A Canadian national has been indicted in the U.S. for using the NetWalker ransomware to target organisations worldwide, earning at least over $27.6 million, and using a dark web resource to blackmail ransomware victims.
Last week, the U.S. Department of Justice announced that the infrastructure of the feared NetWalker ransomware was taken down in a coordinated law enforcement operation which resulted in the seizure of almost half a million dollars in cryptocurrency, the destruction of a dark web resource in Bulgaria, and the indictment of a Canadian national who used the ransomware to earn tens of millions.
According to DoJ, operators of the NetWalker ransomware ran a well-oiled ransomware-as-a-service model, dividing themselves into two teams- developers and affiliates. While the developers updated and refined the ransomware for use in targeted attacks on unsuspecting companies, the affiliates identified and attacked high-value targets. Both the teams split the ransom following a successful operation.

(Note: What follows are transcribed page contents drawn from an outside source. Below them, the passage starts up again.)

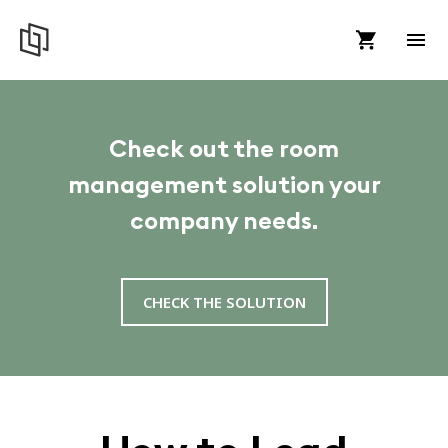
Check out the room
management solution your
company needs.
CHECK THE SOLUTION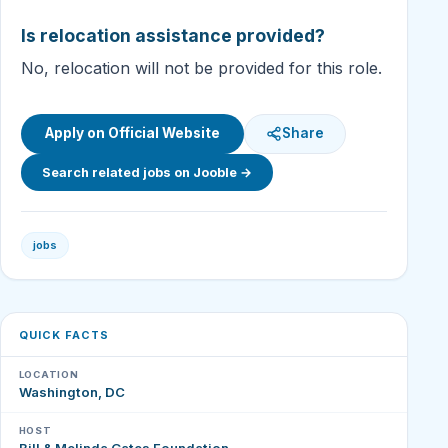
Is relocation assistance provided?
No, relocation will not be provided for this role.
Apply on Official Website
Share
Search related jobs on Jooble →
jobs
QUICK FACTS
LOCATION
Washington, DC
HOST
Bill & Melinda Gates Foundation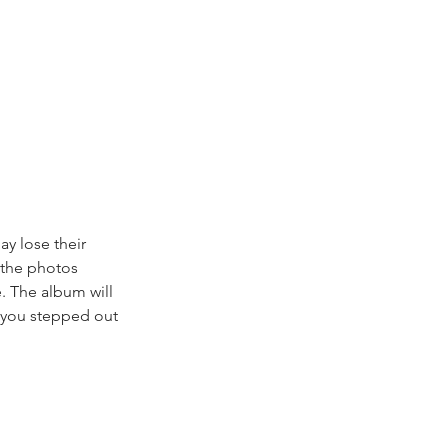
ay lose their 
 the photos 
. The album will 
 you stepped out 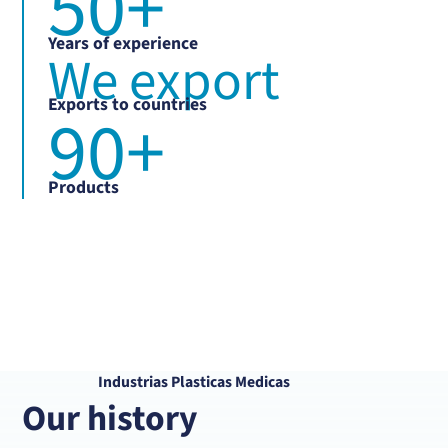
50
+
Years of experience
We export
Exports to countries
90
+
Products
Industrias Plasticas Medicas
Our history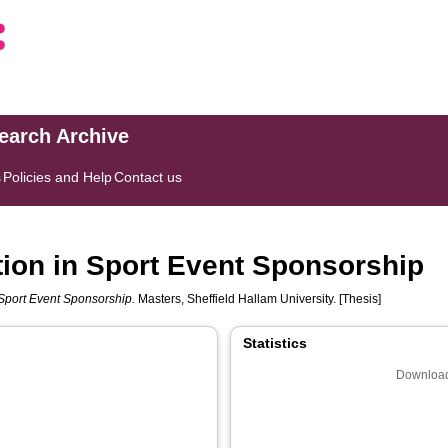
search Archive
s
Policies and Help
Contact us
ion in Sport Event Sponsorship
 Sport Event Sponsorship.
Masters, Sheffield Hallam University. [Thesis]
Statistics
Download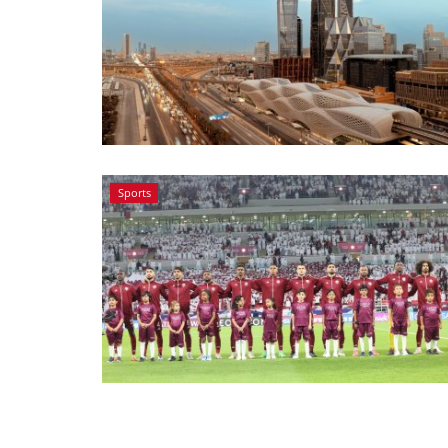
Sports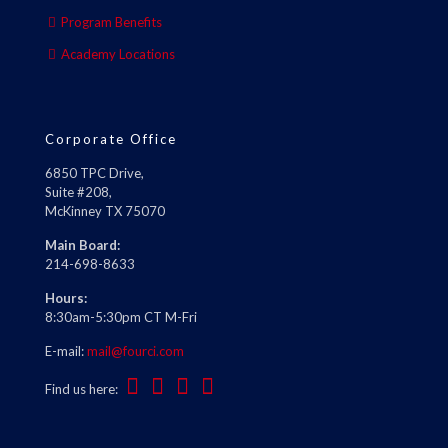
Program Benefits
Academy Locations
Corporate Office
6850 TPC Drive,
Suite #208,
McKinney TX 75070
Main Board:
214-698-8633
Hours:
8:30am-5:30pm CT M-Fri
E-mail:
mail@fourci.com
Find us here: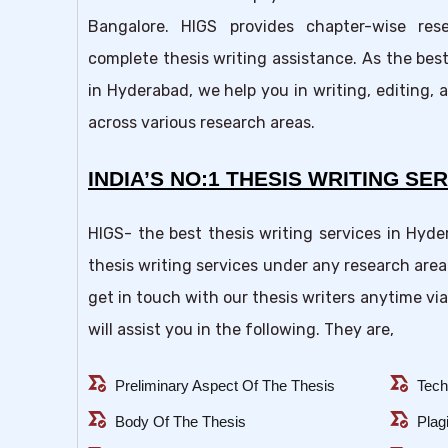
Bangalore. HIGS provides chapter-wise res
complete thesis writing assistance. As the best
in Hyderabad, we help you in writing, editing, 
across various research areas.
INDIA’S NO:1 THESIS WRITING SER
HIGS- the best thesis writing services in Hyd
thesis writing services under any research area
get in touch with our thesis writers anytime via
will assist you in the following. They are,
all_match
all_match
Preliminary Aspect Of The Thesis
Tech
all_match
all_match
Body Of The Thesis
Plag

The coordinated law enforcement operation resulted in the indictment of Sebastien Vachon-Desjardins, a Canadian national from whom authorities seized approximately $454,530.19 which he earned in the form of ransom payments from three victim companies. Authorities estimate that Vachon-Desjardins earned at least over $27.6 million through multiple NetWalker attacks.
Additionally, the Bulgarian National Investigation Service and the country's General Directorate Combating Organized Crime also seized a dark web resource that was used by the operators of NetWalker to communicate with victim companies and to provide payment instructions to the latter.
According to the indictment filed in the U.S., the ransom note was delivered through the dark web resource only after the operators of NetWalker were convinced that they had sufficiently infiltrated the victim’s network to extort payment.
"Actors that deploy NetWalker commonly gain unauthorised access to a victim’s computer network days or weeks prior to the delivery of the ransom note. During this time, they surreptitiously elevate their privileges within the network while spreading the ransomware from workstation to workstation. They then send the ransom note only once they are satisfied that they have sufficiently infiltrated the victim’s network to extort payment," DoJ said.
"NetWalker ransomware has impacted numerous victims, including companies, municipalities, hospitals, law enforcement, emergency services, school districts, colleges, and universities. Attacks have specifically targeted the healthcare sector during the COVID-19 pandemic, taking advantage of the global crisis to extort victims," it added.
Commenting on the takedown of the NetWalker infrastructure, Acting Assistant Attorney General Nicholas L. McQuaid of the Justice Department’s Criminal Division said: “We are striking back against the growing threat of ransomware by not only bringing criminal charges against the responsible actors, but also disrupting criminal online infrastructure and, wherever possible, recovering ransom payments extorted from victims.
“Ransomware victims should know that coming forward to law enforcement as soon as possible after an attack can lead to significant results like those achieved in today’s multi-faceted operation.”
“This action reflects the resolve of the U.S. Attorney’s Office for the Middle District of Florida to target and disrupt sophisticated, international cybercrime schemes. While these individuals believe they operate anonymously in the digital space, we have the skill and tenacity to identify and prosecute these actors to the full extent of the law and seize their criminal proceeds,” said U.S. Attorney Maria Chapa Lopez for the Middle District of Florida.
The takedown of the NetWalker ransomware took place within days after major law enforcement operation spanning Europe and North America succeeded in taking down the infrastructure of Emotet, one of the world's most popular and widely-used malware botnets since 2014.
Prior to its takedown, hackers distributed Emotet to thousands of IT networks and millions of computers worldwide using COVID-19-themed phishing emails, attaching password-protected Zip files in emails to bypass email security gateways, and stealing existing email chains from an infected host to reply to the chain using a spoofed identity and attaching a malicious document to trick recipients into opening the file.
A reason why Emotet was so successful in recent times is that the trojan was designed to change its code each time it was used, making it difficult for antivirus software to detect it based on known signatures. The malware was also known for its worm-like feature, quickly spreading across the network after infiltrating a device connected to the network.